Task brief -
Pull out every line in the material below that contains the string "region", and list those lines unchanged.
** start Items **
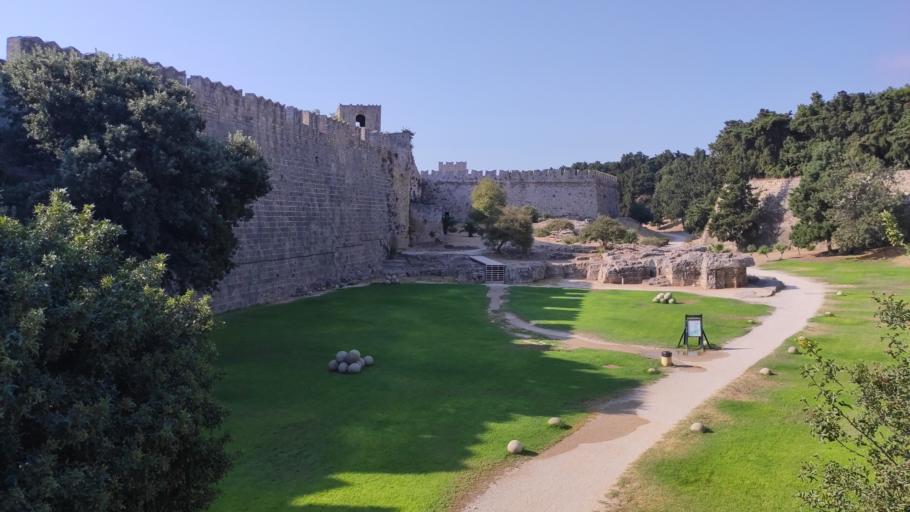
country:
** end Items **
** start Items **
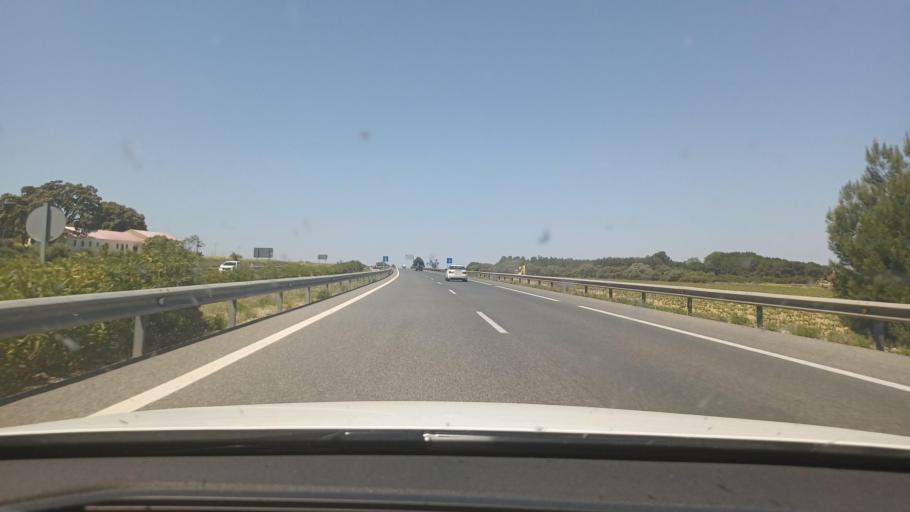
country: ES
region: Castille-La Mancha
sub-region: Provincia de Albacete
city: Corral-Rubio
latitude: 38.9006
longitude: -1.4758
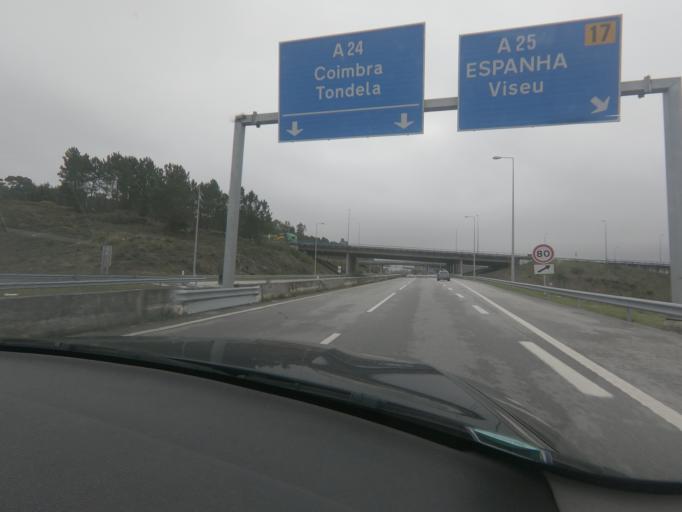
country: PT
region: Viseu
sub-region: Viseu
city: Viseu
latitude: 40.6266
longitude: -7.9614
** end Items **
** start Items **
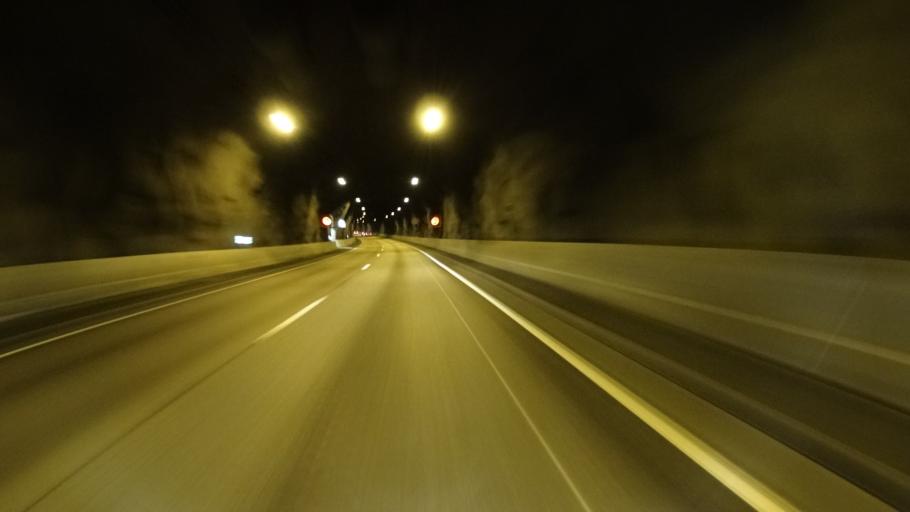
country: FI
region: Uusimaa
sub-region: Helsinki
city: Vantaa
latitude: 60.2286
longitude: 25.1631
** end Items **
Correct output -
region: Castille-La Mancha
sub-region: Provincia de Albacete
region: Viseu
sub-region: Viseu
region: Uusimaa
sub-region: Helsinki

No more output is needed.